**Your instructions:** In the listing below, print exactly the lines between the line holding "stool: none [313,406,433,549]" and the line holding "pen holder: present", inclusive, and no more.

**Data under study:**
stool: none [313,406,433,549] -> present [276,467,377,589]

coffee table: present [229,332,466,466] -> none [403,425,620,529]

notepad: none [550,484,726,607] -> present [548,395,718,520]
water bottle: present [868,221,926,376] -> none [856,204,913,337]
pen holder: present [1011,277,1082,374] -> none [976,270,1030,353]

==

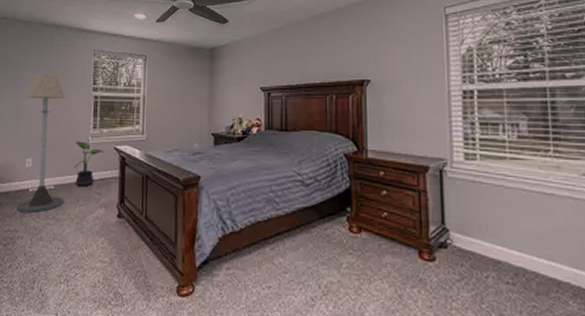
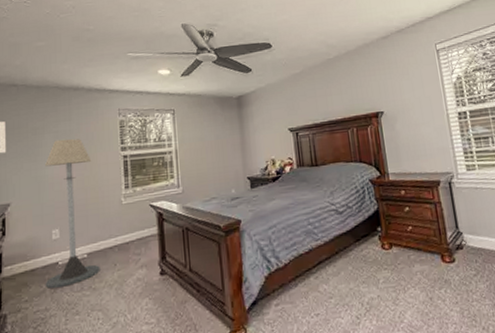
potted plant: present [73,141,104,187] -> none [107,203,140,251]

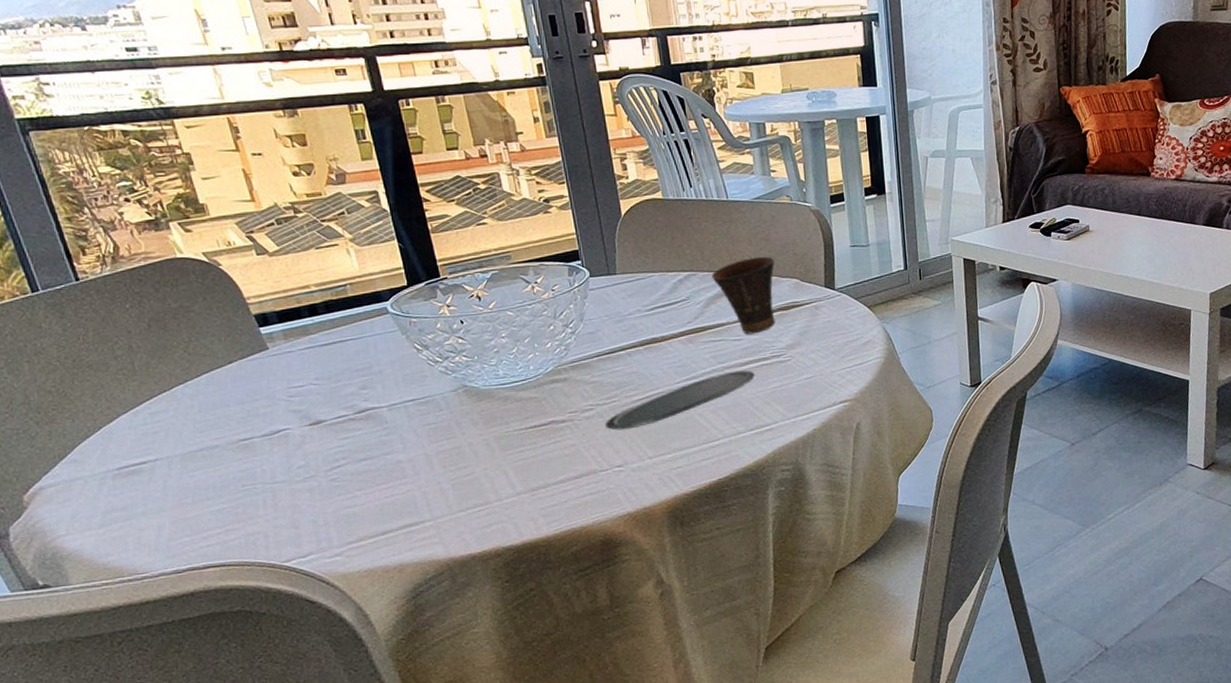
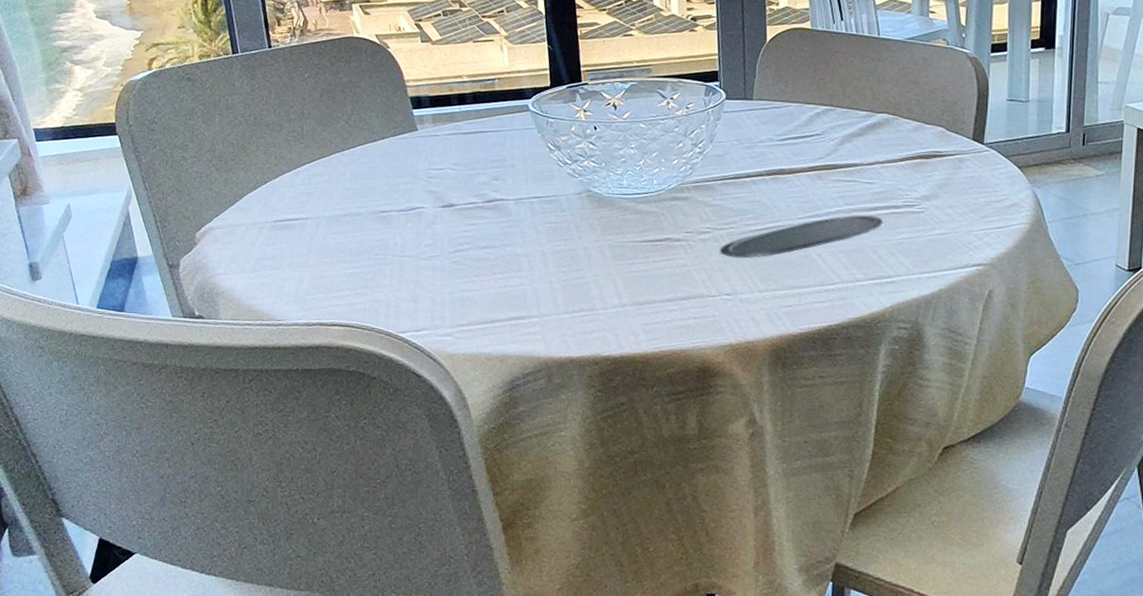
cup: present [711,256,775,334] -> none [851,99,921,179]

**Result of this exercise:**
stool: none [313,406,433,549] -> present [276,467,377,589]

coffee table: present [229,332,466,466] -> none [403,425,620,529]

notepad: none [550,484,726,607] -> present [548,395,718,520]
water bottle: present [868,221,926,376] -> none [856,204,913,337]
pen holder: present [1011,277,1082,374] -> none [976,270,1030,353]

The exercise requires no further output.